# Task to carry out:
Could you return all of the entries below exactly, minus the pictures?

┏━━

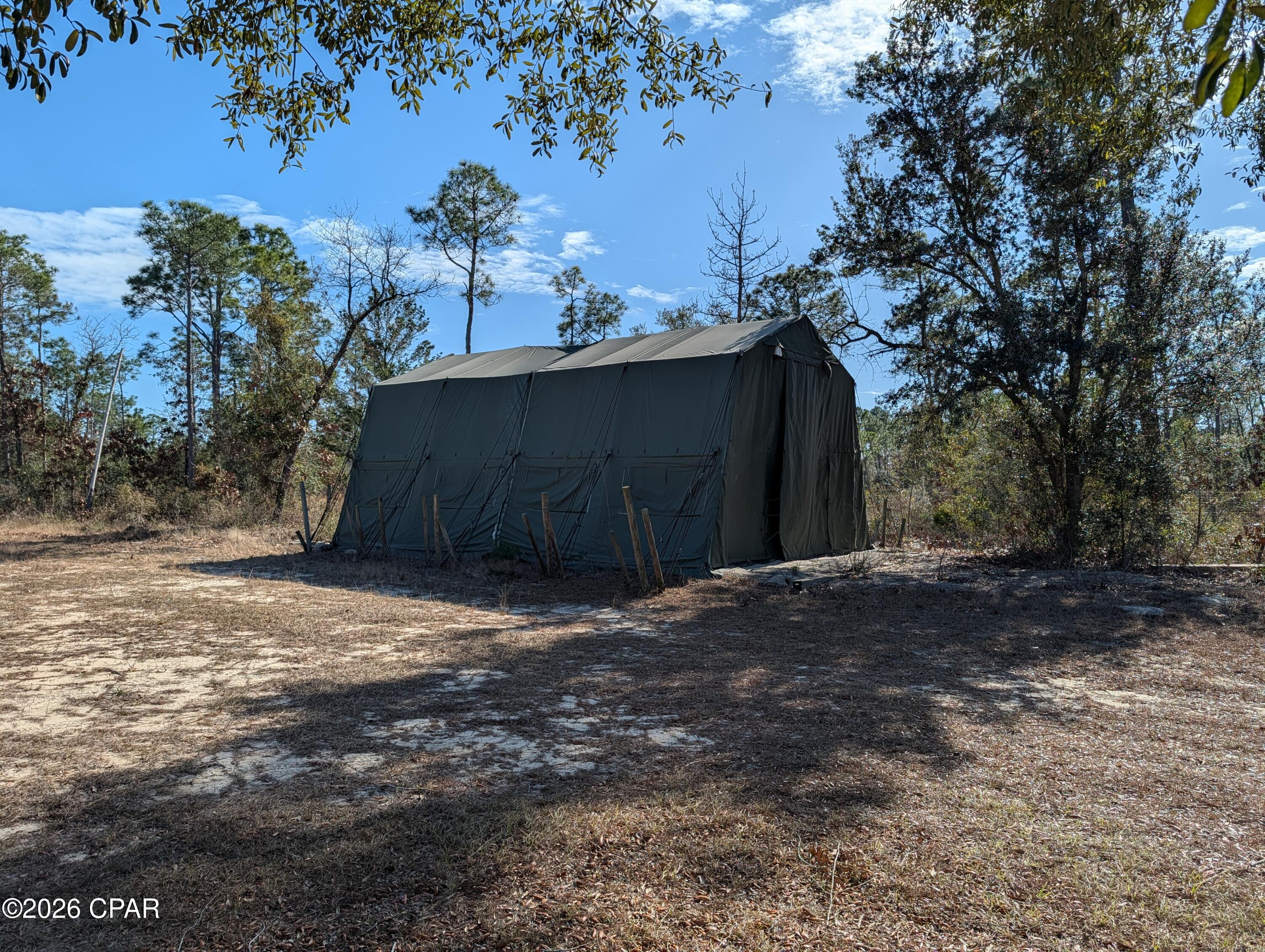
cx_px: 632
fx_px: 878
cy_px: 476
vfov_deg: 56.9
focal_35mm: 24
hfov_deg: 71.5
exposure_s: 1/1792
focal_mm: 6.9
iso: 18
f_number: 1.68
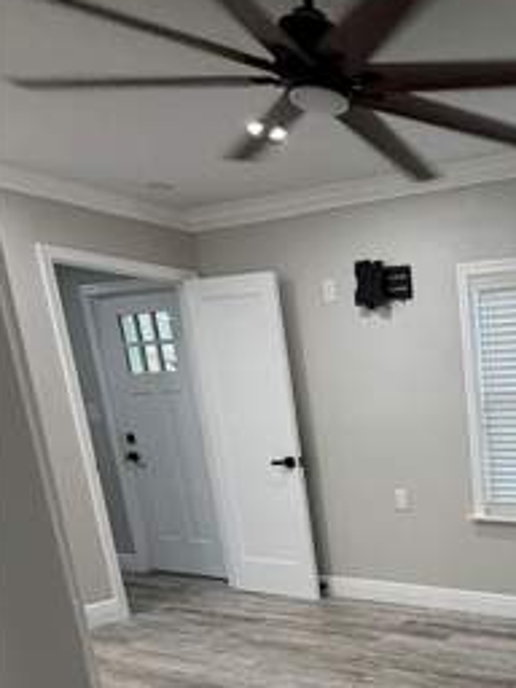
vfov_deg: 47.7
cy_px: 607
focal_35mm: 35
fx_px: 696
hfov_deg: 32.8
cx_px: 632
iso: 250
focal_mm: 2.22
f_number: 2.2
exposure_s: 1/120
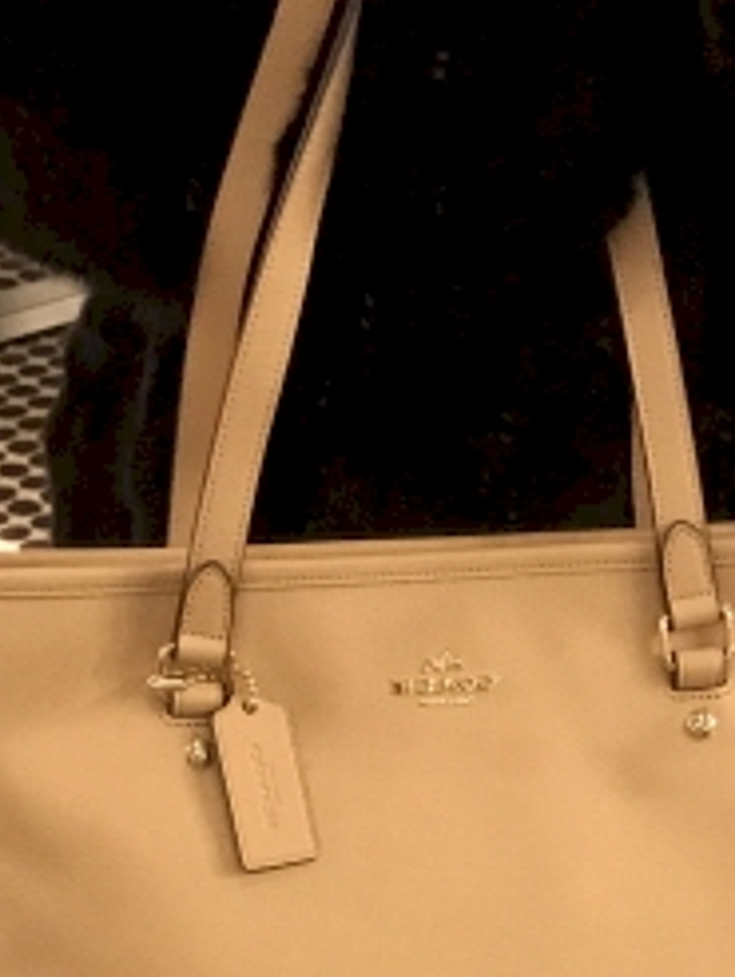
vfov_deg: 19.9
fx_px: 2572
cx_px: 481
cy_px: 1243
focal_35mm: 91
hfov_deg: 16.2
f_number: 1.8
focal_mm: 3.99
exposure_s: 1/15
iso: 80
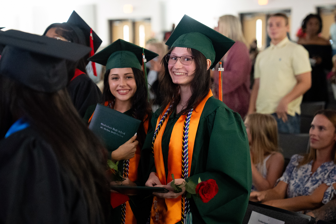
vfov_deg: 19.5
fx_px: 654
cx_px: 168
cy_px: 112
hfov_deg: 28.8
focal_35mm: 70
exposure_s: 1/125
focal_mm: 70
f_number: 2.8
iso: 20000
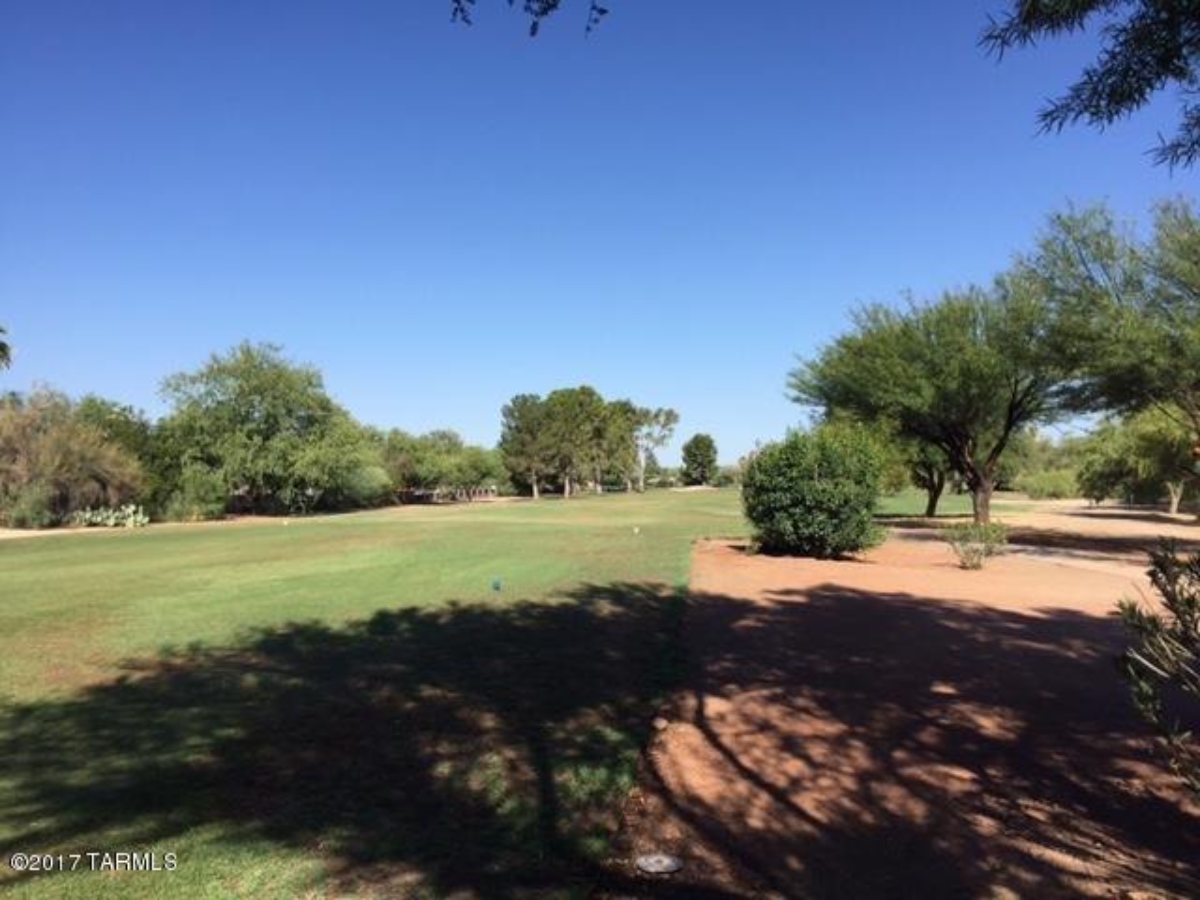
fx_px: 1005
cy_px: 450
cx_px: 600
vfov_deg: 48.2
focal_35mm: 29
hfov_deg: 61.7
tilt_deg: +1.7
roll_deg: +0.0
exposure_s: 1/1799
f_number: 2.2
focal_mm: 4.15
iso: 32
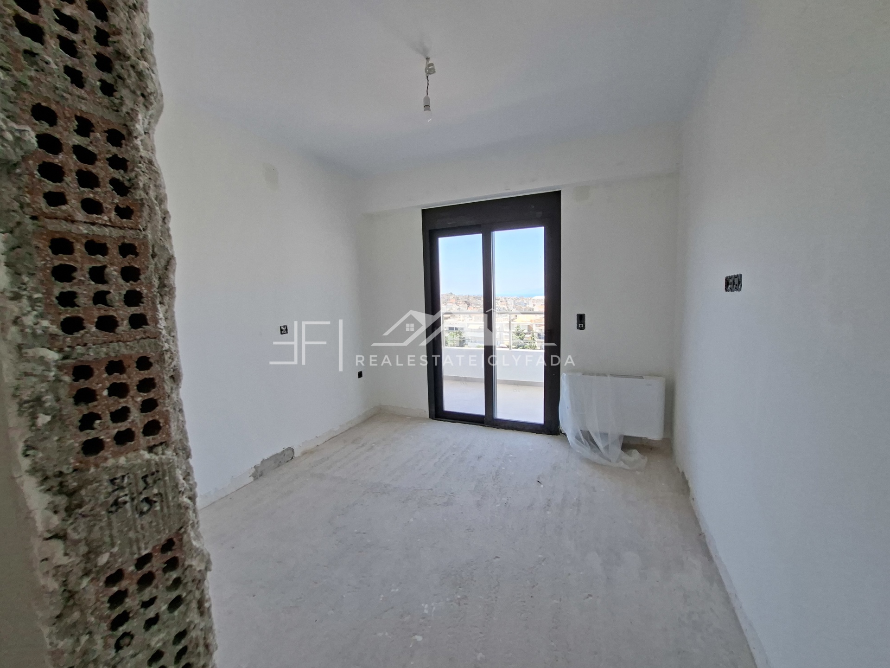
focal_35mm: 13
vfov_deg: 89.9
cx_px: 445
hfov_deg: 106.2
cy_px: 334
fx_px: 334
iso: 40
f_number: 2.2
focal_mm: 1.74
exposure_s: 1/120
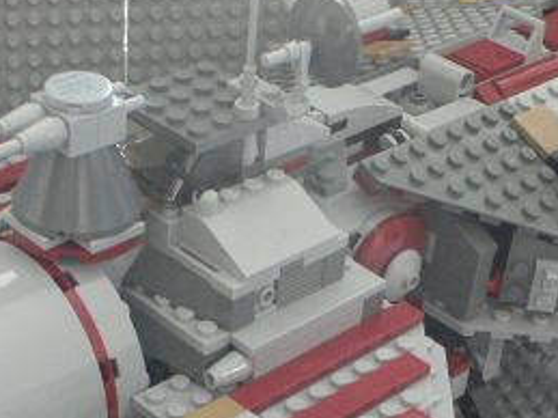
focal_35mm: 84
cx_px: 183
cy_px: 418
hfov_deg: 23.2
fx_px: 1353
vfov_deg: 17.2
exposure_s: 1/20
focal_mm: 6.3
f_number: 2.8
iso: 200
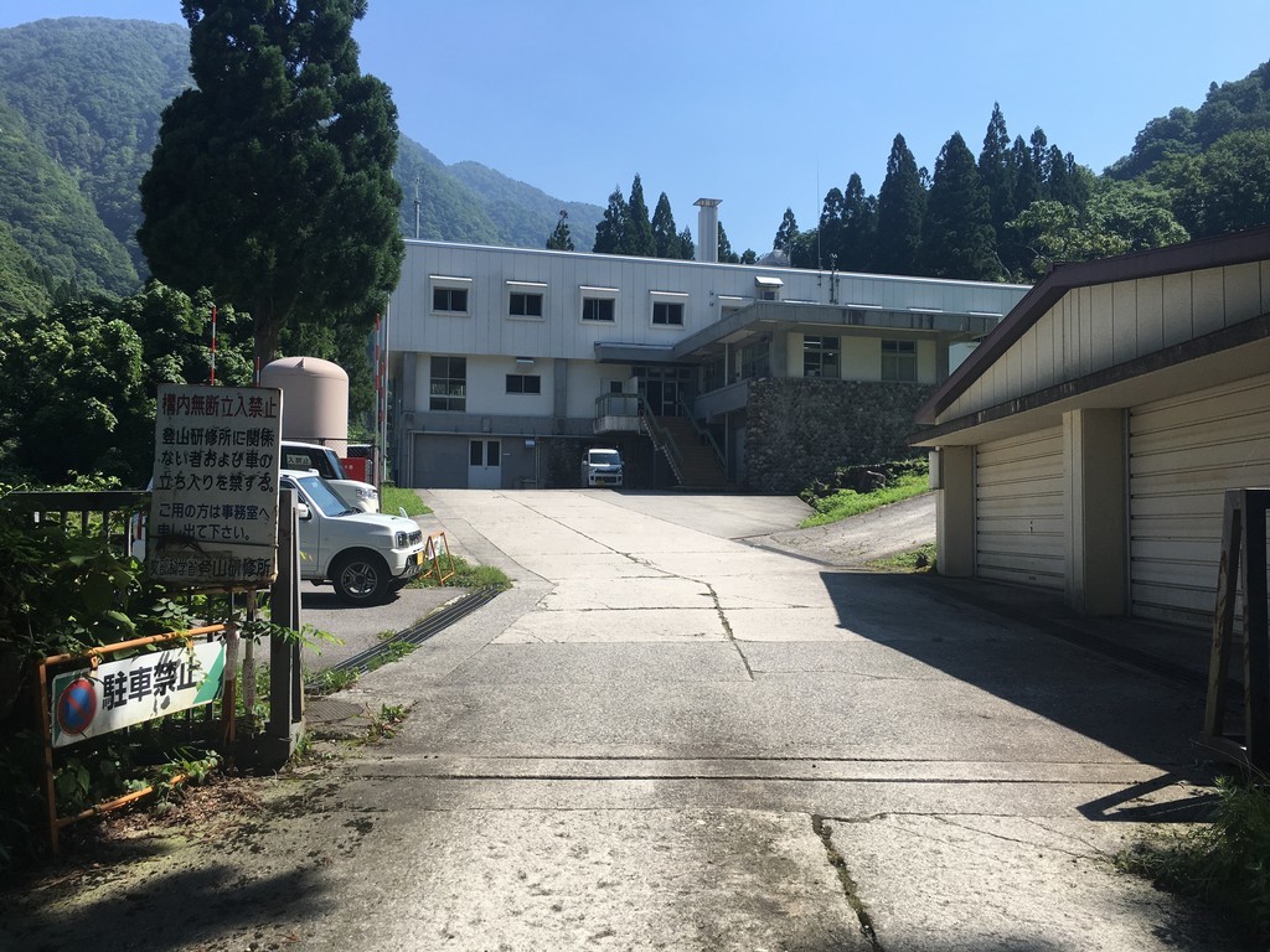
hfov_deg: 61.7
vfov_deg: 48.2
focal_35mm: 29
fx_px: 1064
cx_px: 635
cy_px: 476
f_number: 2.2
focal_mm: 4.15
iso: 25
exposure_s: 1/1425
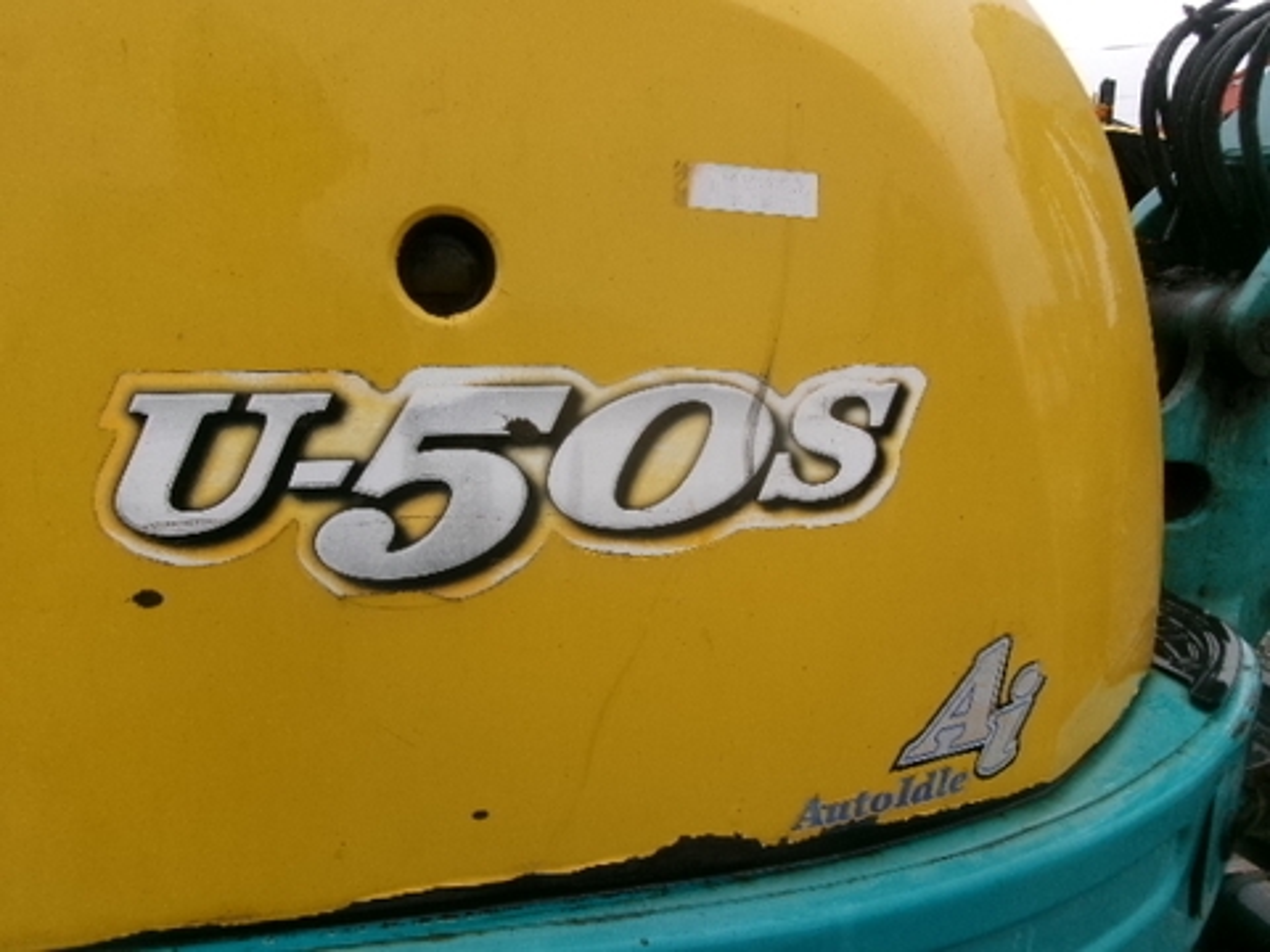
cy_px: 476
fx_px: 1027
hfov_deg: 63.4
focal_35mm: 28
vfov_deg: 49.7
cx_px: 635
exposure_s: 1/240
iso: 100
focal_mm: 5.1
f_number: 3.9
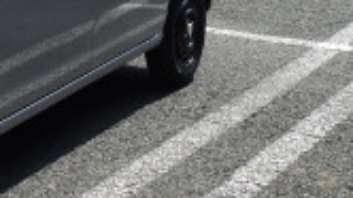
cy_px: -92
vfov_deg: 9.4
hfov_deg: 16.2
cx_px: -91
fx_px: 1178
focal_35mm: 126
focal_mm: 5.5
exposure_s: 1/1000
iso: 100
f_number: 3.3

┗━━

# Result below:
cx_px: 632
fx_px: 878
cy_px: 476
vfov_deg: 56.9
focal_35mm: 24
hfov_deg: 71.5
exposure_s: 1/1792
focal_mm: 6.9
iso: 18
f_number: 1.68
vfov_deg: 47.7
cy_px: 607
focal_35mm: 35
fx_px: 696
hfov_deg: 32.8
cx_px: 632
iso: 250
focal_mm: 2.22
f_number: 2.2
exposure_s: 1/120
vfov_deg: 19.9
fx_px: 2572
cx_px: 481
cy_px: 1243
focal_35mm: 91
hfov_deg: 16.2
f_number: 1.8
focal_mm: 3.99
exposure_s: 1/15
iso: 80
vfov_deg: 19.5
fx_px: 654
cx_px: 168
cy_px: 112
hfov_deg: 28.8
focal_35mm: 70
exposure_s: 1/125
focal_mm: 70
f_number: 2.8
iso: 20000
fx_px: 1005
cy_px: 450
cx_px: 600
vfov_deg: 48.2
focal_35mm: 29
hfov_deg: 61.7
tilt_deg: +1.7
roll_deg: +0.0
exposure_s: 1/1799
f_number: 2.2
focal_mm: 4.15
iso: 32
focal_35mm: 13
vfov_deg: 89.9
cx_px: 445
hfov_deg: 106.2
cy_px: 334
fx_px: 334
iso: 40
f_number: 2.2
focal_mm: 1.74
exposure_s: 1/120
focal_35mm: 84
cx_px: 183
cy_px: 418
hfov_deg: 23.2
fx_px: 1353
vfov_deg: 17.2
exposure_s: 1/20
focal_mm: 6.3
f_number: 2.8
iso: 200
hfov_deg: 61.7
vfov_deg: 48.2
focal_35mm: 29
fx_px: 1064
cx_px: 635
cy_px: 476
f_number: 2.2
focal_mm: 4.15
iso: 25
exposure_s: 1/1425
cy_px: 476
fx_px: 1027
hfov_deg: 63.4
focal_35mm: 28
vfov_deg: 49.7
cx_px: 635
exposure_s: 1/240
iso: 100
focal_mm: 5.1
f_number: 3.9
cy_px: -92
vfov_deg: 9.4
hfov_deg: 16.2
cx_px: -91
fx_px: 1178
focal_35mm: 126
focal_mm: 5.5
exposure_s: 1/1000
iso: 100
f_number: 3.3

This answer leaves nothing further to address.